Why are the frogs in my garden dying?

Sadly, adult amphibian deaths can be caused by many things. In the spring, lots will be eaten or killed by predators like herons, rats, foxes, grass snakes and domestic cats, which make the most of lots of frogs gathering in one place to breed. Female frogs may die of exhaustion after spawning, particularly in very cold or very hot weather, and some may be drowned by over-amorous males!

Some frogs overwinter at the bottom of ponds, staying alive by breathing through their skin. In severe winters when a pond is completely frozen for a long time, vegetation will start to decompose and reduce the oxygen levels in the water. This can suffocate the frogs and other animals under the water. Once the ice melts the dead frogs will float to the surface.

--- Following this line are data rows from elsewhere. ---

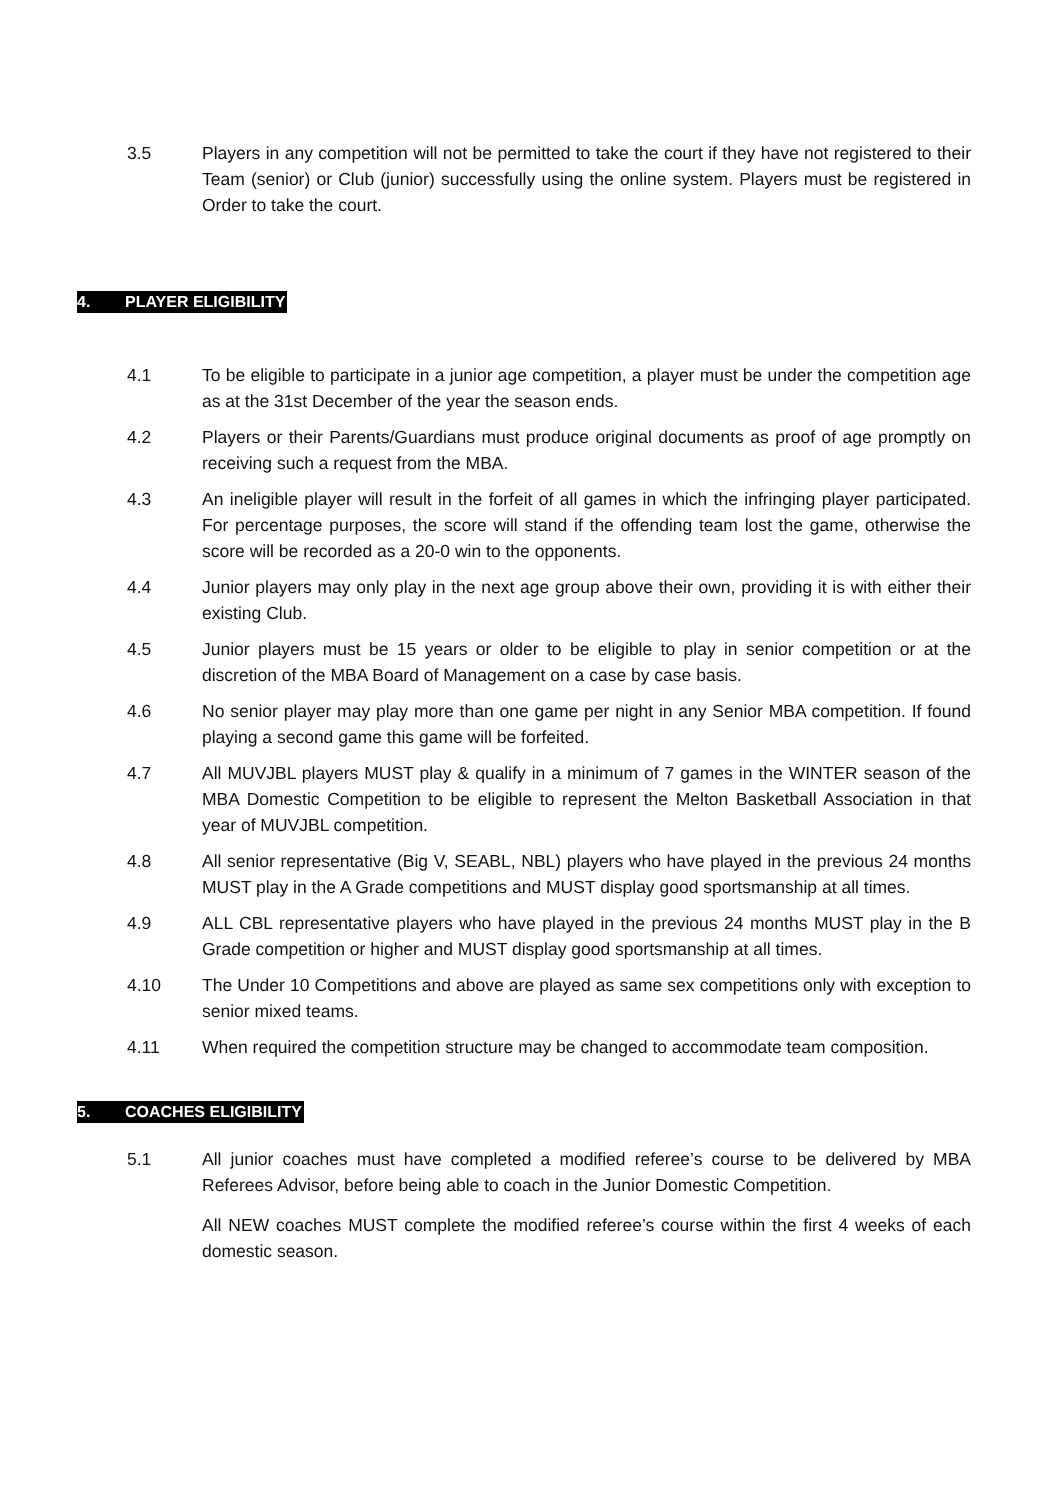3.5 Players in any competition will not be permitted to take the court if they have not registered to their Team (senior) or Club (junior) successfully using the online system. Players must be registered in Order to take the court.
4. PLAYER ELIGIBILITY
4.1 To be eligible to participate in a junior age competition, a player must be under the competition age as at the 31st December of the year the season ends.
4.2 Players or their Parents/Guardians must produce original documents as proof of age promptly on receiving such a request from the MBA.
4.3 An ineligible player will result in the forfeit of all games in which the infringing player participated. For percentage purposes, the score will stand if the offending team lost the game, otherwise the score will be recorded as a 20-0 win to the opponents.
4.4 Junior players may only play in the next age group above their own, providing it is with either their existing Club.
4.5 Junior players must be 15 years or older to be eligible to play in senior competition or at the discretion of the MBA Board of Management on a case by case basis.
4.6 No senior player may play more than one game per night in any Senior MBA competition. If found playing a second game this game will be forfeited.
4.7 All MUVJBL players MUST play & qualify in a minimum of 7 games in the WINTER season of the MBA Domestic Competition to be eligible to represent the Melton Basketball Association in that year of MUVJBL competition.
4.8 All senior representative (Big V, SEABL, NBL) players who have played in the previous 24 months MUST play in the A Grade competitions and MUST display good sportsmanship at all times.
4.9 ALL CBL representative players who have played in the previous 24 months MUST play in the B Grade competition or higher and MUST display good sportsmanship at all times.
4.10 The Under 10 Competitions and above are played as same sex competitions only with exception to senior mixed teams.
4.11 When required the competition structure may be changed to accommodate team composition.
5. COACHES ELIGIBILITY
5.1 All junior coaches must have completed a modified referee’s course to be delivered by MBA Referees Advisor, before being able to coach in the Junior Domestic Competition.
All NEW coaches MUST complete the modified referee’s course within the first 4 weeks of each domestic season.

If there is no evidence that predators, breeding or harsh environmental conditions are the cause of your frog deaths, then it could be an infectious disease. Like all animals, frogs can become ill as part of their natural lifecycle and the odd death isn't of concern. The worry is when there are repeated mass mortalities which threaten a population's long term survival.

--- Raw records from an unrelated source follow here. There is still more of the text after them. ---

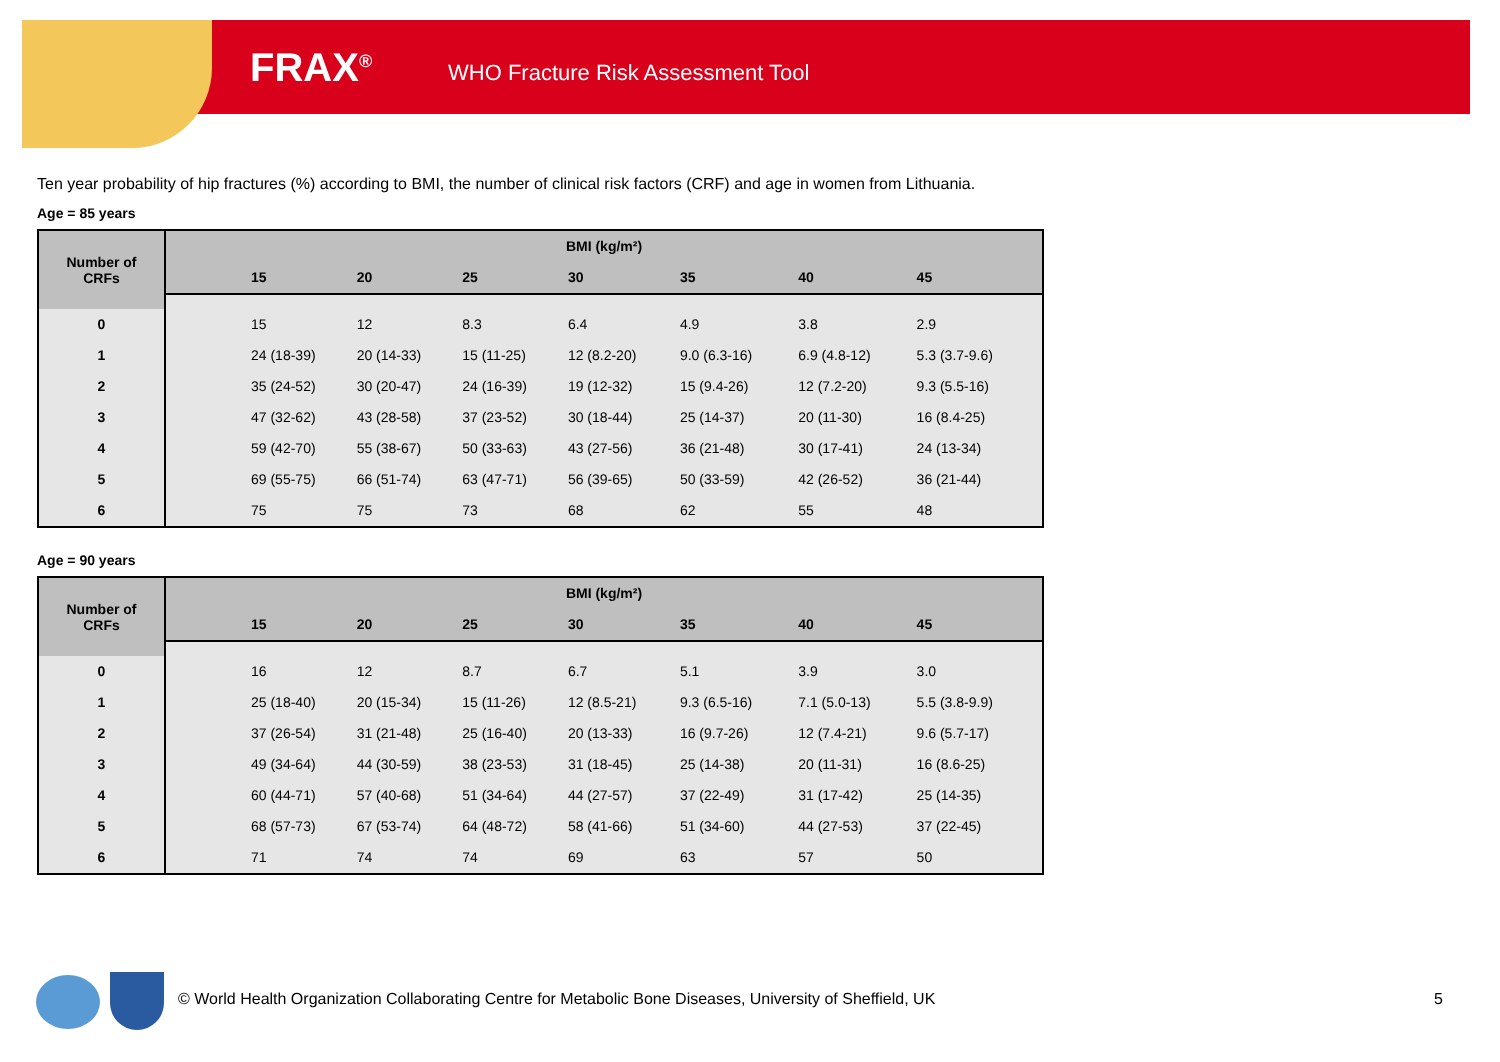FRAX<sup>®</sup>
WHO Fracture Risk Assessment Tool
Ten year probability of hip fractures (%) according to BMI, the number of clinical risk factors (CRF) and age in women from Lithuania.
Age = 85 years
| Number of CRFs | BMI (kg/m²) | | | | | | | |
| --- | --- | --- | --- | --- | --- | --- | --- | --- |
| | | 15 | 20 | 25 | 30 | 35 | 40 | 45 |
| 0 | | 15 | 12 | 8.3 | 6.4 | 4.9 | 3.8 | 2.9 |
| 1 | | 24 (18-39) | 20 (14-33) | 15 (11-25) | 12 (8.2-20) | 9.0 (6.3-16) | 6.9 (4.8-12) | 5.3 (3.7-9.6) |
| 2 | | 35 (24-52) | 30 (20-47) | 24 (16-39) | 19 (12-32) | 15 (9.4-26) | 12 (7.2-20) | 9.3 (5.5-16) |
| 3 | | 47 (32-62) | 43 (28-58) | 37 (23-52) | 30 (18-44) | 25 (14-37) | 20 (11-30) | 16 (8.4-25) |
| 4 | | 59 (42-70) | 55 (38-67) | 50 (33-63) | 43 (27-56) | 36 (21-48) | 30 (17-41) | 24 (13-34) |
| 5 | | 69 (55-75) | 66 (51-74) | 63 (47-71) | 56 (39-65) | 50 (33-59) | 42 (26-52) | 36 (21-44) |
| 6 | | 75 | 75 | 73 | 68 | 62 | 55 | 48 |
Age = 90 years
| Number of CRFs | BMI (kg/m²) | | | | | | | |
| --- | --- | --- | --- | --- | --- | --- | --- | --- |
| | | 15 | 20 | 25 | 30 | 35 | 40 | 45 |
| 0 | | 16 | 12 | 8.7 | 6.7 | 5.1 | 3.9 | 3.0 |
| 1 | | 25 (18-40) | 20 (15-34) | 15 (11-26) | 12 (8.5-21) | 9.3 (6.5-16) | 7.1 (5.0-13) | 5.5 (3.8-9.9) |
| 2 | | 37 (26-54) | 31 (21-48) | 25 (16-40) | 20 (13-33) | 16 (9.7-26) | 12 (7.4-21) | 9.6 (5.7-17) |
| 3 | | 49 (34-64) | 44 (30-59) | 38 (23-53) | 31 (18-45) | 25 (14-38) | 20 (11-31) | 16 (8.6-25) |
| 4 | | 60 (44-71) | 57 (40-68) | 51 (34-64) | 44 (27-57) | 37 (22-49) | 31 (17-42) | 25 (14-35) |
| 5 | | 68 (57-73) | 67 (53-74) | 64 (48-72) | 58 (41-66) | 51 (34-60) | 44 (27-53) | 37 (22-45) |
| 6 | | 71 | 74 | 74 | 69 | 63 | 57 | 50 |
© World Health Organization Collaborating Centre for Metabolic Bone Diseases, University of Sheffield, UK
5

The most common amphibian disease in Sussex is ranavirus. This is often referred to as 'red leg disease' but this is misleading as infected frogs don't necessarily have red legs and some healthy frogs naturally have red skin. The disease is most noticeable between June and August when adult frogs and toads can be found dead or dying in or around the pond. Symptoms of ranavirus include:

  • Redness of the skin
  • Breakdown of the limbs
  • Drowsiness
  • Abnormal wasting
  • Skin ulcers
  • Bleeding

But not all infected individuals display symptoms.

It is very unlikely that you have done anything to cause these deaths, so don't clear out the pond or remove it. Just remove the dead animals and bury or burn the bodies. Frogs don't need to breed every year to be successful and there is no reason to think that the deaths will happen again next year.

You can help us understand diseases better by reporting any mass amphibian deaths to the Garden Wildlife Health initiative.